Crowd investment: in startups compared with real estate projects:

2011: Startups €449,250 / real estate projects 0
2012: Startups €4,041,919 / real estate projects €981,500
2013: Startups €14,675,465 / real estate projects €2,337,750
2014: Startups €14,400,248 / real estate projects €3,121,000
2015: Startups €17,323,600 / real estate projects €20,937,135
2016: Startups €17,250,932 / real estate projects €40,242,252
2017: Startups €11,180,960 / real estate projects €91,930,798

(Figures for Germany, Source: Crowdinvest.de, as at 8/9/2017)

Happy ending

David Rhotert, one of Companisto’s two founders, agrees more explanation is needed.

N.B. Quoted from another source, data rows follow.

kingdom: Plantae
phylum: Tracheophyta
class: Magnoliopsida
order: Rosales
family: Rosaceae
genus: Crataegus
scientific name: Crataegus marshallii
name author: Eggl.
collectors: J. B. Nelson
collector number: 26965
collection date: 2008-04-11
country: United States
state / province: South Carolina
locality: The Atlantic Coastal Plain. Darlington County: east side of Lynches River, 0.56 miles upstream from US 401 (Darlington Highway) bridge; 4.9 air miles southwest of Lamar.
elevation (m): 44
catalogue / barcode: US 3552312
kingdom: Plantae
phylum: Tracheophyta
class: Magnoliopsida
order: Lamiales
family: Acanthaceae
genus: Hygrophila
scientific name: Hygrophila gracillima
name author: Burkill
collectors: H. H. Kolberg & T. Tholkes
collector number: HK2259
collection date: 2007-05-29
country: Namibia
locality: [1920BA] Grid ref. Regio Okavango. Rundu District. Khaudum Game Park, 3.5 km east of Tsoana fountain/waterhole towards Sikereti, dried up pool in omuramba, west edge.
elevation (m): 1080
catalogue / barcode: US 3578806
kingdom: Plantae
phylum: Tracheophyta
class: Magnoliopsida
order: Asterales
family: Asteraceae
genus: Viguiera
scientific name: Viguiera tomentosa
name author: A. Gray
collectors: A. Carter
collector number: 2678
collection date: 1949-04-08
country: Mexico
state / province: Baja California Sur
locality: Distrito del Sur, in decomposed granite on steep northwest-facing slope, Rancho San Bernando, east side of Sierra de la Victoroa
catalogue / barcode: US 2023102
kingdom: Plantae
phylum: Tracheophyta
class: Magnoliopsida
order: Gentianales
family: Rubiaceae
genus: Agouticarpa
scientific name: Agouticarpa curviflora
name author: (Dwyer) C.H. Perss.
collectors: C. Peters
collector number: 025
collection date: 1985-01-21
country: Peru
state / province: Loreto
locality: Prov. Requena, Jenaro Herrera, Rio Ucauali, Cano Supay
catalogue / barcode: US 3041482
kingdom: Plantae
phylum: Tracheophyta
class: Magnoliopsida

The contract the crowd-investment platform uses is one of the most complicated in the field. Companisto wants to protect its investors but asked whether the investors or the startups are his clients, Rhotert says: “Both. We have two groups of clients.” However, the interests of both parties are not necessarily the same.

Meanwhile, the hype over crowdfunding is over. Investments in startups have been stagnating since 2015. The young people who used to invest between €5 and €100 in cool companies have been replaced by experienced investors backing lower-risk projects. According to an internal survey carried out by Companisto, its average investor is male, 45 to 49 years old, makes an average of three investments, each worth about €600, and expects a 100% return after five years. If he suffers a loss, he first blames the startup, then himself, but also the platform for not checking the details carefully enough. “We make a preselection to decide which founders fit us,” says Rhotert, “but we cannot check any precise numbers.” The startups draw up their own financial plans. “Every investor can and must form their own opinion.” He stresses that investing is always a risk: “Our platform cannot guarantee the security of a business model.” According to the online German startup magazine Gründerszene, returns on all crowdfunded German startups have been negative: since 2011, €6.1m has gone up in smoke. At Companisto, 14 startups have filed for bankruptcy.

There may be further bankruptcies in the near future. Alexander Djordjevic is concerned that the platforms focus too much on their own earnings and too little on the viability of the business models they offer. In the end, only one solution made sense for Foodist’s founders: selling the company to the online advertising company Ströer. It also paid off for the investors, who received 20% to 90% on top of their initial investment, depending on when they joined.

Peter Möllmann, of the law firm SMP, supervised the sale. “One of the challenges was that we were not dealing with a single, uniform contract but with hundreds of contracts and contracting parties. That increased the complexity of the takeover.” As a listed company Ströer had to comply with capital market regulations, especially when it came to passing on information.

Djordjevic is certainly “incredibly glad to finally be able to turn my back on these rounds of financing and to have a real strategic partner now”. To do so, he had to sell his company and he is now only the chief executive. “In the end we are all happy,” he says, but admits he would not resort to crowd investment again.